BEIRUT: With the international community effectively paralyzed, the Syria crisis is “getting worse every day,” former United Nations humanitarian affairs chief Jan Egeland said as he visited Lebanon this week in his new role as secretary-general of the Norwegian Refugee Council. Egeland predicted that the events of the past two-and-a-half years in the region would be looked upon as “a stain, a black chapter, in the history of international cooperation.”
The Norwegian, who has worked on humanitarian emergencies for more than 25 years, lambasted the international community’s failure both to limit the magnitude of the Syria crisis and provide adequate relief.
“The world should have done much more to stop this becoming the kind of catastrophic war that it has become,” he said. “The lack of looking at this [conflict] as a man-made, humanitarian catastrophe where civilians, children and women die massively every day has ... meant that people now have opted for senseless bickering and debates.”
This has “paralyzed not only the Syrians in agreeing on how to go forward, it’s paralyzed the regional actors, it’s paralyzed the world community, it’s paralyzed the Security Council.”
Egeland, who served as U.N. undersecretary-general for humanitarian affairs and emergency relief 2003-06 and headed up the international relief effort for the 2006 war in Lebanon, said he had not “seen this kind of global paralysis ... paralysis for any creative and united action, since the build up to the Iraq war.”
“I feel in my bones now, we will all, as Lebanese and as Russians, and Iranians and Saudi Arabians and Americans and Europeans and Norwegians, we will all say in 10 and 20 years from now, ‘How could we have been so senseless in 2011, ’12 and ’13?’”
He added: “because we are not stopping this, it is just getting worse every day. Thousands are displaced every day.”
Speaking to The Daily Star on the day the U.N. High Commissioner for Refugees registered the country’s 700,000th Syrian refugee, Egeland was also clear that the world had not done enough to assist Syria’s neighbors as they struggle to host and meet the needs of roughly 2 million refugees.
“The international support has not been large enough ... there is too little humanitarian assistance.

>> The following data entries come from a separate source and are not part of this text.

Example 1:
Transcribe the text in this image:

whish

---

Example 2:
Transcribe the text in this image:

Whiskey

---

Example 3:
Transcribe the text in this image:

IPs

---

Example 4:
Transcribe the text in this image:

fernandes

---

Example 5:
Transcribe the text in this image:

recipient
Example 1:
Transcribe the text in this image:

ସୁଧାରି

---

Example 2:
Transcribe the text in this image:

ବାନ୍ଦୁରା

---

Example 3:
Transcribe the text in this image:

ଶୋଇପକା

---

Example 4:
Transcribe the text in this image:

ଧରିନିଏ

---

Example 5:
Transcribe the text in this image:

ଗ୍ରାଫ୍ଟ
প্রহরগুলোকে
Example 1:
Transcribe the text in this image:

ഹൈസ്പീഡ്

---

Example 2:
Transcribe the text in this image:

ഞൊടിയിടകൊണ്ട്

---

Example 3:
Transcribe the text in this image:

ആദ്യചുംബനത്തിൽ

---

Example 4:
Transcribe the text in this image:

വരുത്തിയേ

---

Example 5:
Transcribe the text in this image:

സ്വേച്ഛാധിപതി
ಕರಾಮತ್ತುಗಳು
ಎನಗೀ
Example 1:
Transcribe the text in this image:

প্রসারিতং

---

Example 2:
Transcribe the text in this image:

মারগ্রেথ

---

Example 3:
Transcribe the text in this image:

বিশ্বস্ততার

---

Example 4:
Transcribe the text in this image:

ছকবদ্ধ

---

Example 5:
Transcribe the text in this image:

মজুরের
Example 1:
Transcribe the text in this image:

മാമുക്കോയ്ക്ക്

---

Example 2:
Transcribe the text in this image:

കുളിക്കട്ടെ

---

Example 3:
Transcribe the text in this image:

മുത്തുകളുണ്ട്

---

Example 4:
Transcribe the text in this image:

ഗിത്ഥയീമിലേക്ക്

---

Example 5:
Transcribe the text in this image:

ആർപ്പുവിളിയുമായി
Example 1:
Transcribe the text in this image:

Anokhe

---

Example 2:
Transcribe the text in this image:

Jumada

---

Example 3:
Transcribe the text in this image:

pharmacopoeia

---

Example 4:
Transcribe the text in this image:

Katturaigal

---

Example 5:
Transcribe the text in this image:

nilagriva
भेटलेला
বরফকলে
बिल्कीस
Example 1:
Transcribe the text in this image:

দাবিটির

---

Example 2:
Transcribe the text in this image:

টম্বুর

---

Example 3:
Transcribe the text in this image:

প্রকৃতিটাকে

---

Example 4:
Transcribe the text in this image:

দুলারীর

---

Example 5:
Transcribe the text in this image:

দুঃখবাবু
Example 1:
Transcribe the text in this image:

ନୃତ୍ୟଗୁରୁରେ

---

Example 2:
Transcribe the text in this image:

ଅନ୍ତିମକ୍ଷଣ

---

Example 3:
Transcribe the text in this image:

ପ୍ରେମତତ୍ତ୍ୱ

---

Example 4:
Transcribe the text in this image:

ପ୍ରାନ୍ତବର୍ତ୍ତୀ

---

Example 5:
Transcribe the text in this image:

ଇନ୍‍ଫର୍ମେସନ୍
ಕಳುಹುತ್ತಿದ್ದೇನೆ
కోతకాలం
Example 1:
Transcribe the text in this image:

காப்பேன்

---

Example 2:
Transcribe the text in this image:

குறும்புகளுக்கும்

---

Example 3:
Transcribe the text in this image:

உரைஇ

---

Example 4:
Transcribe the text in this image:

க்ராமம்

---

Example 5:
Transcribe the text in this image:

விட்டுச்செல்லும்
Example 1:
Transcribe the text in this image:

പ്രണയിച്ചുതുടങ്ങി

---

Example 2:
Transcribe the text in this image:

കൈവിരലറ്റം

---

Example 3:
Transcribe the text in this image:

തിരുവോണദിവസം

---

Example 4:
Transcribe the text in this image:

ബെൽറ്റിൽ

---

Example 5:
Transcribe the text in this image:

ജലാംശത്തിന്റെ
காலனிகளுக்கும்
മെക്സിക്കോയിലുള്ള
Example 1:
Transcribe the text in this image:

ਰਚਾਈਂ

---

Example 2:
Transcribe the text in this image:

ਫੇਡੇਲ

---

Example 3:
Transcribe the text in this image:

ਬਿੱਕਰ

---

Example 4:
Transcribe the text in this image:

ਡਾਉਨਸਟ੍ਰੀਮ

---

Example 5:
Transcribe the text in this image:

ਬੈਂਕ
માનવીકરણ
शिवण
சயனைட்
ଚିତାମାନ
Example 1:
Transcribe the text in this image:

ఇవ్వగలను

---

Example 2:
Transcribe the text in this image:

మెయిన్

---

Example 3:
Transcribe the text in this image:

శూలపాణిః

There is too little in neighboring countries [and] too little inside Syria,” he said, declaring unequivocally that Gulf, Western and Asian countries all have “more than adequate resources” to provide further help.
Since the war began, Egeland has visited the city of Aleppo as part of his former job as director of Human Rights Watch Europe. He said that “one of the main reasons so many people flee is that there is too little relief inside [Syria],” blaming this on insecurity and lack of access, but also on relief organizations’ lack of resources.
Egeland’s trip to Lebanon is part of his first field visit since he took up the post of head of the NRC earlier this month and his third stop on a tour of Syria’s neighbors.
He spent Thursday visiting NRC projects in the Bekaa Valley and Friday in the southern city of Tyre.
The NRC, which employs more than 150 national staff along with several international specialists, has worked in Lebanon since 2006, running projects across a variety of sectors, including education, shelter and legal aid.
While commending both the shelter provision work of his colleagues and the generosity of the Lebanese host communities, Egeland was also realistic about the potential need for formalized camps in the future, saying: “We want however to offer Lebanon the option of having transitional camps and temporary camps for people as the present capacity of shelters is at breaking point.”
“Everyone wants with a noncamp solution, and I can understand the reluctance of the government [to build camps], but the number of people coming across the border has not gone down and there are not many options and possibilities for return in the near future.”
Egeland is well acquainted with Lebanon’s fractious political terrain: He first came to the country as a peacekeeper with the first United Nations Interim Force in Lebanon following the 1978 Israeli invasion and has returned countless times since on missions for the Red Cross, the Norwegian government and the U.N.
But when asked about the NRC’s operations here in the face of Lebanon’s apparent unraveling stability, the secretary-general was adamant that far from being curtailed, the NGO’s programs would be stepped up.
“We are clearly stepping up our operations. We work with Lebanese partners, both governmental and nongovernmental partners and we work with the United Nations system here,” he said. “I don’t see us at all limiting our operations, but we have to be careful in some parts of the country.”